Today will most likely be spent pulling together Sirenia Digest #91, which will include "Pushing Back the Sky (Death of a Blasphemer)," plus the next misbegotten chapter of Fay Grimmer. "Pushing Back the Sky (Death of a Blasphemer)" is an interesting experiment in which I get Lord Dunsany all over my Lovecraft.
Jesus God, I'm fucking sick of the internet. All of it, stem to goddamn stern. Yeah, I know. It's the umbilicus, and without it we all fucking wither and fucking die. It's the new heroin, the new oxygen, the new dihydrogen monoxide. But I am puking sick of it. Since 1994 it has dominated my life. I lived the first twenty-nine years of my live entirely free of that parasite.

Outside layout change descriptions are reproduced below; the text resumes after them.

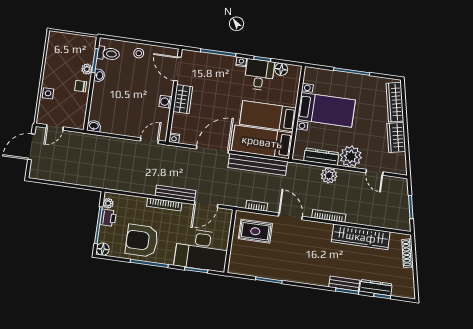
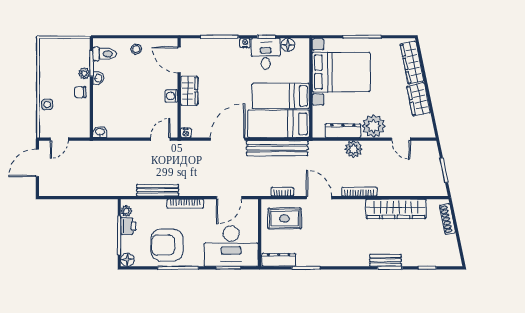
bed with nightstands: (326, 110) -> (341, 72), width x1.36
bench: (175, 193) -> (158, 190), moved
dresser: (376, 288) -> (279, 260), moved

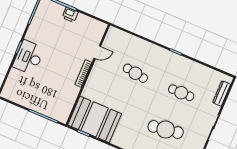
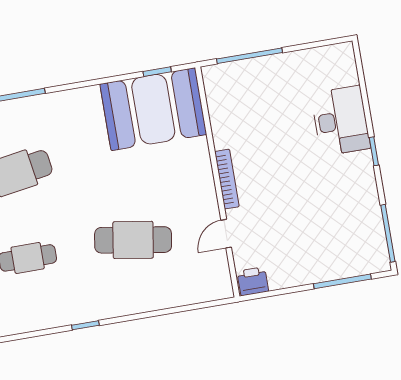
printer: (70, 15) -> (253, 281), moved
desk: (29, 57) -> (341, 121), moved
cafe table: (135, 73) -> (133, 240), width x1.37, depth x1.35

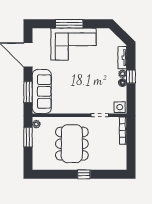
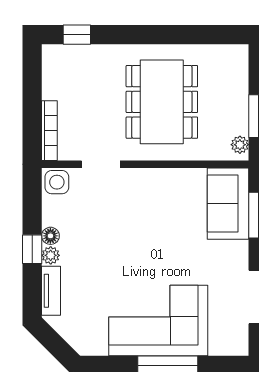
sofa: (42, 91) -> (228, 204), width x0.73
window: (84, 174) -> (77, 35), moved

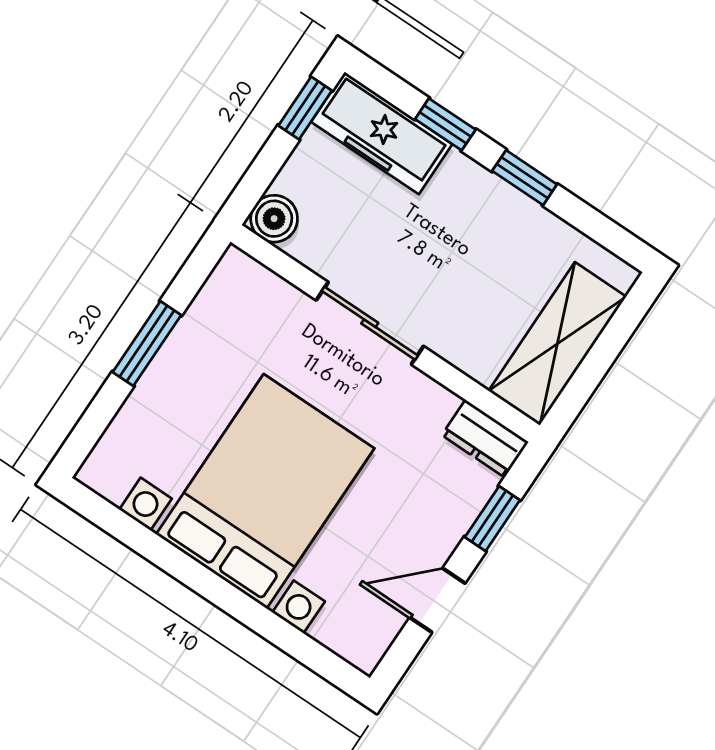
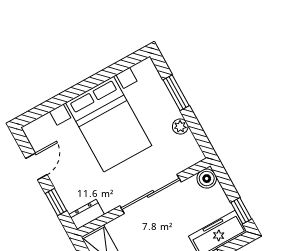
sliding door: (370, 323) -> (150, 194), width x1.37
plant: (191, 334) -> (180, 127), added
window: (147, 344) -> (176, 93), moved

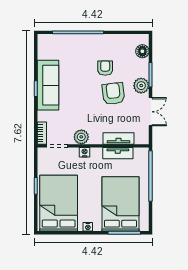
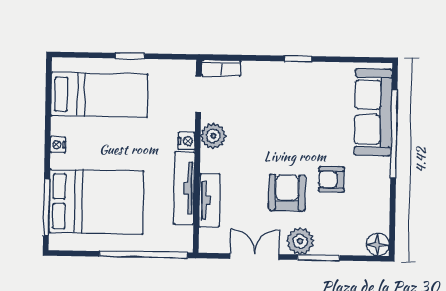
floor lamp: (142, 51) -> (378, 244), moved
armchair: (105, 68) -> (331, 179), turned 180
sofa: (48, 85) -> (373, 112), moved, turned 90
armchair: (113, 94) -> (287, 193), turned -83
double door: (151, 112) -> (255, 256), swing flipped
tv unit: (118, 153) -> (184, 188), width x1.41
bed: (59, 203) -> (99, 95), width x0.67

Can you even imagine that? Well, if you were born in the late eighties or early nineties, I know you can't. But the rest of us.
Let's take a cue from Harlan Ellison and call it the Digital Teat.
It has changed the way publishing works...obviously. I'm not even talking about the scourge of ebooks and Kindles and that sort of thing. It's changed the demands that publishers put on authors. We are expected to do things now. Even if we're not at home when an email comes. We are expected to edit digitally (a trick I still haven't mastered and refuse to learn).
I'm going to write my next short story on my 1941 Royal typewriter. The editor will get a carbon copy on onionskin paper (links for the chilluns). Fuck expectations. They don't like it, they can reject it.